#### Required action:
Gather each line of the items below that contains the word "pose", and copy those lines out in full.

#### Data for this exercise:
• • • • • • •

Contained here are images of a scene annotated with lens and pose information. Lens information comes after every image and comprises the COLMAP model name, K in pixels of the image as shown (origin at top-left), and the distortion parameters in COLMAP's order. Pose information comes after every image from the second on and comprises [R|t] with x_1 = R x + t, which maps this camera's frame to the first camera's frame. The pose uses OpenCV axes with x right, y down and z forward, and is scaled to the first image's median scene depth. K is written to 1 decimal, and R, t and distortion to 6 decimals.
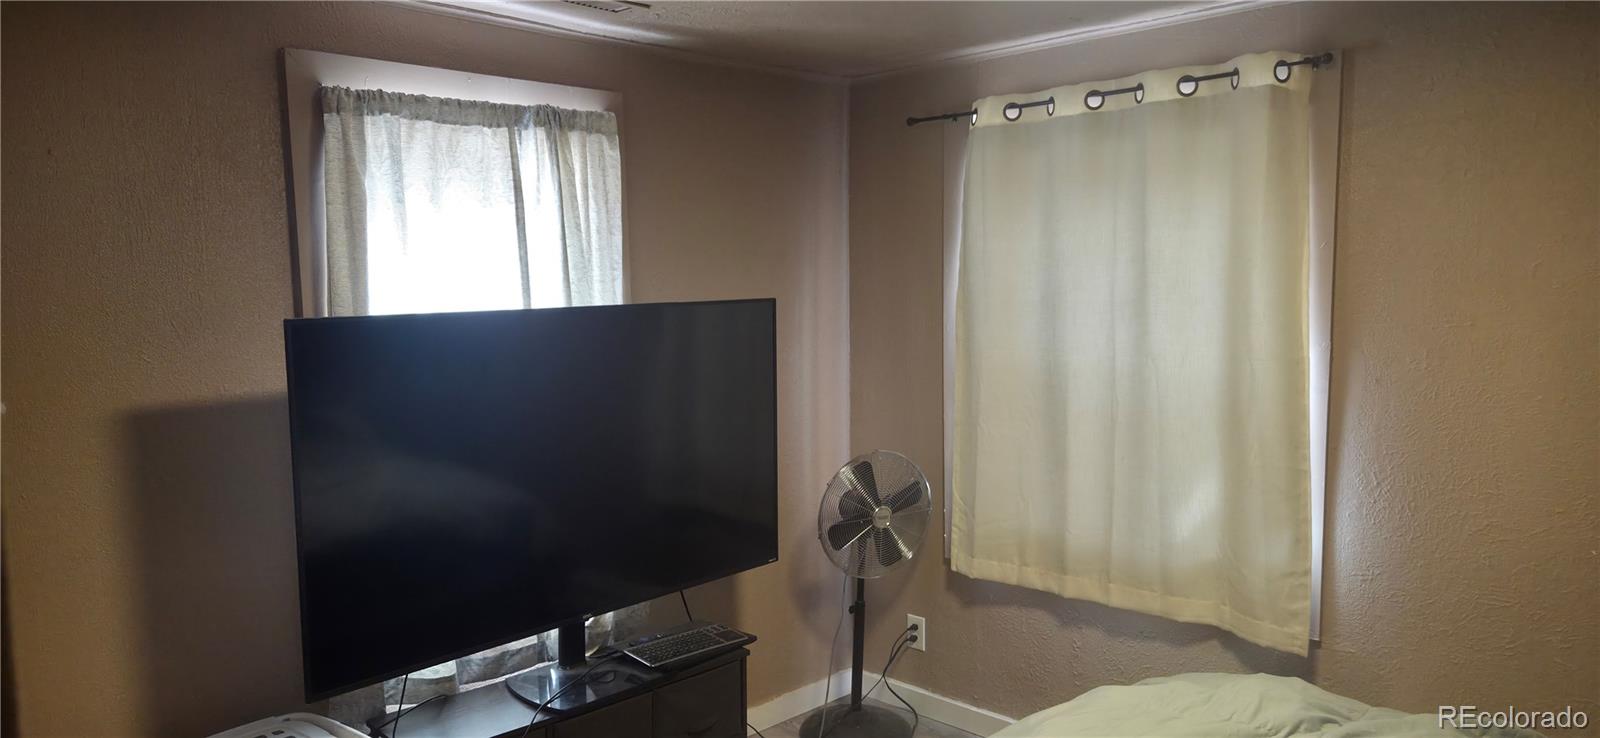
lens RADIAL K [[1060.2, 0, 803.0], [0, 1060.2, 364.5], [0, 0, 1]] dist [0.004735, -0.000060]
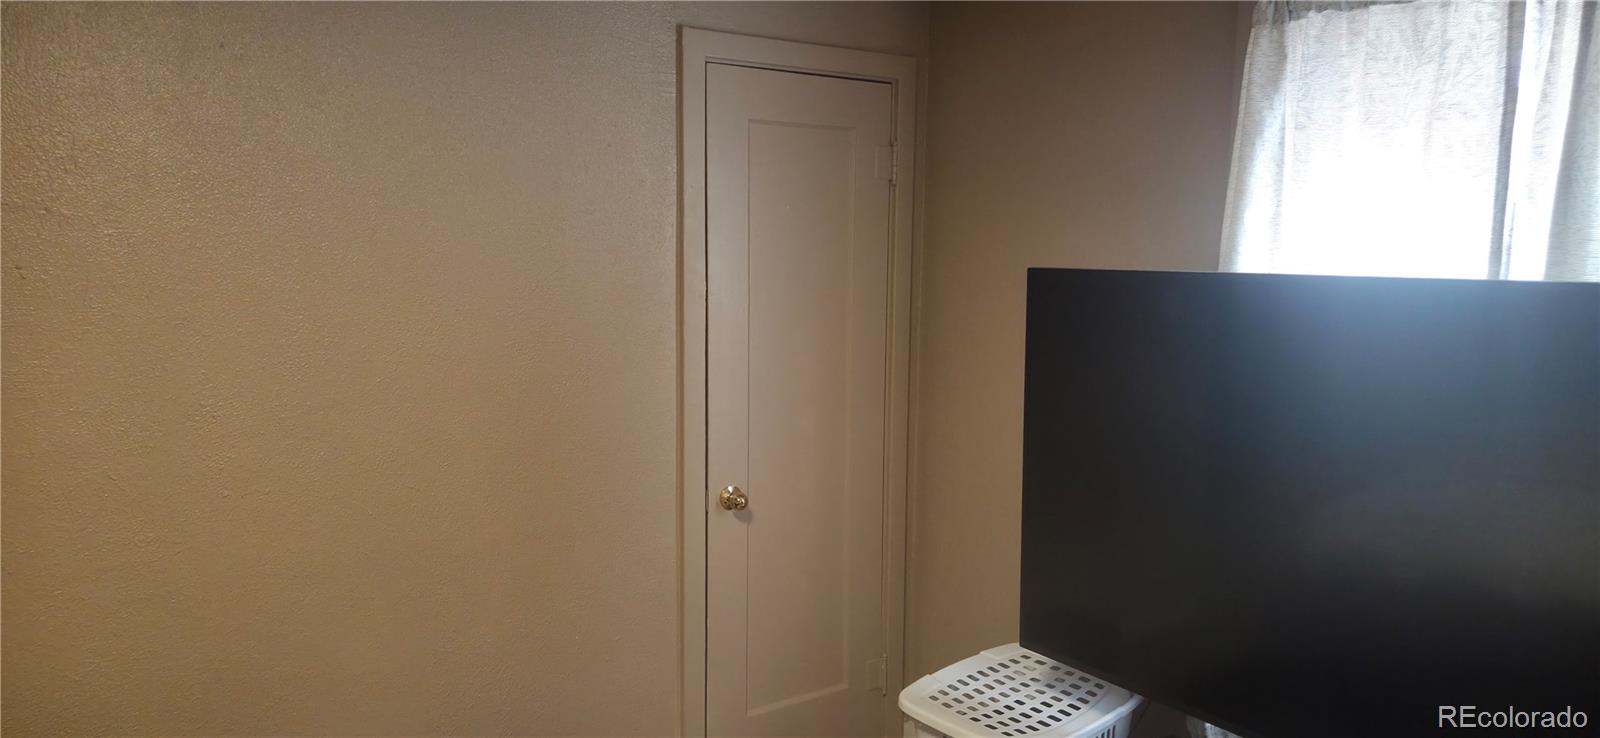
lens RADIAL K [[1060.2, 0, 803.0], [0, 1060.2, 364.5], [0, 0, 1]] dist [0.004735, -0.000060]
pose [[-0.151149, 0.120567, -0.981131, 0.375448], [-0.091960, 0.986515, 0.135395, -0.049337], [0.984224, 0.110690, -0.138023, 0.667533]]
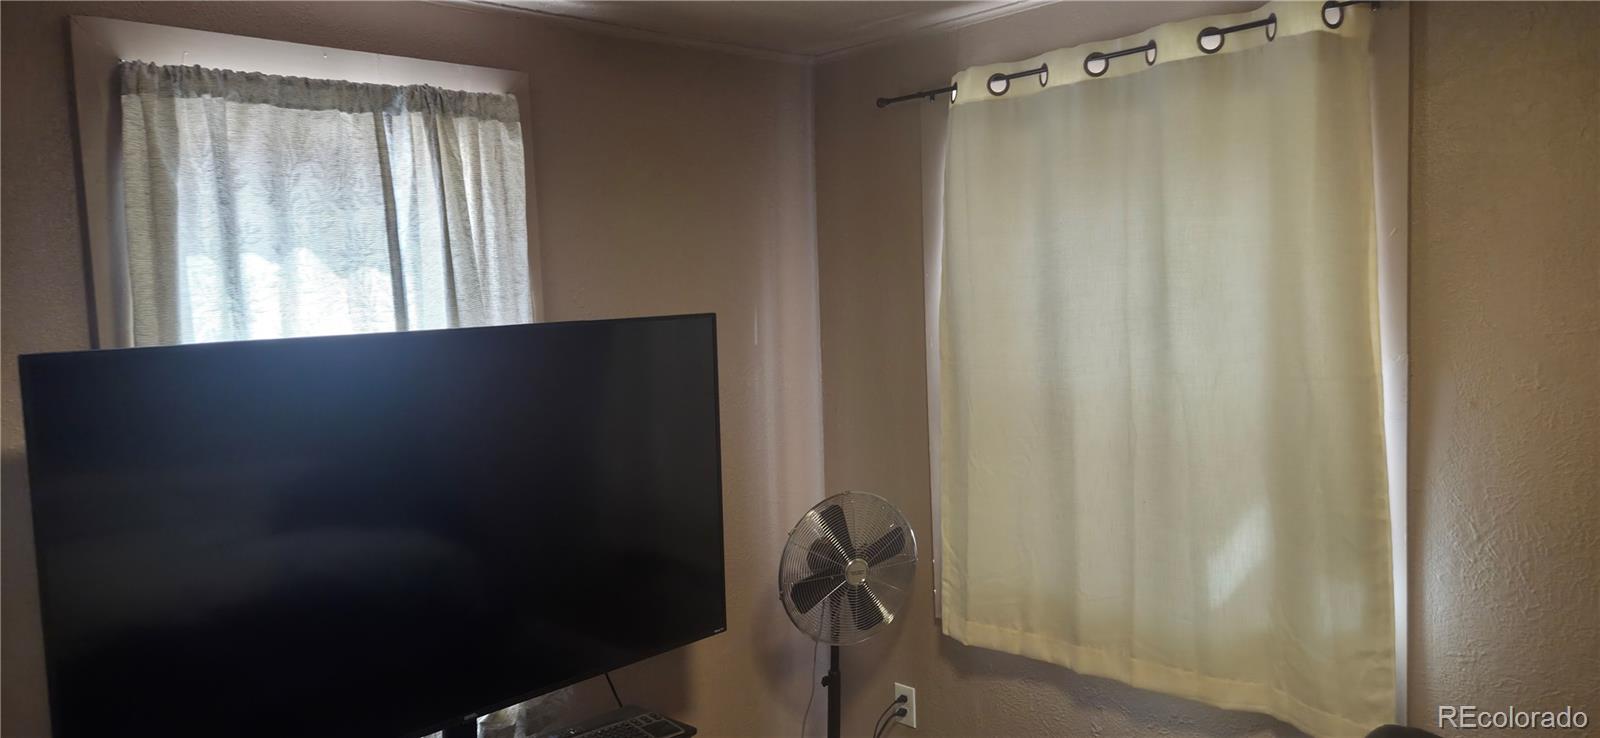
lens RADIAL K [[1024.1, 0, 801.6], [0, 1024.1, 337.4], [0, 0, 1]] dist [0.010105, 0.000615]
pose [[0.999194, -0.019541, -0.035071, 0.072109], [0.018233, 0.999140, -0.037247, -0.013164], [0.035768, 0.036578, 0.998690, 0.211179]]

• • • • • • •

#### Task result:
Contained here are images of a scene annotated with lens and pose information. Lens information comes after every image and comprises the COLMAP model name, K in pixels of the image as shown (origin at top-left), and the distortion parameters in COLMAP's order. Pose information comes after every image from the second on and comprises [R|t] with x_1 = R x + t, which maps this camera's frame to the first camera's frame. The pose uses OpenCV axes with x right, y down and z forward, and is scaled to the first image's median scene depth. K is written to 1 decimal, and R, t and distortion to 6 decimals.
pose [[-0.151149, 0.120567, -0.981131, 0.375448], [-0.091960, 0.986515, 0.135395, -0.049337], [0.984224, 0.110690, -0.138023, 0.667533]]
pose [[0.999194, -0.019541, -0.035071, 0.072109], [0.018233, 0.999140, -0.037247, -0.013164], [0.035768, 0.036578, 0.998690, 0.211179]]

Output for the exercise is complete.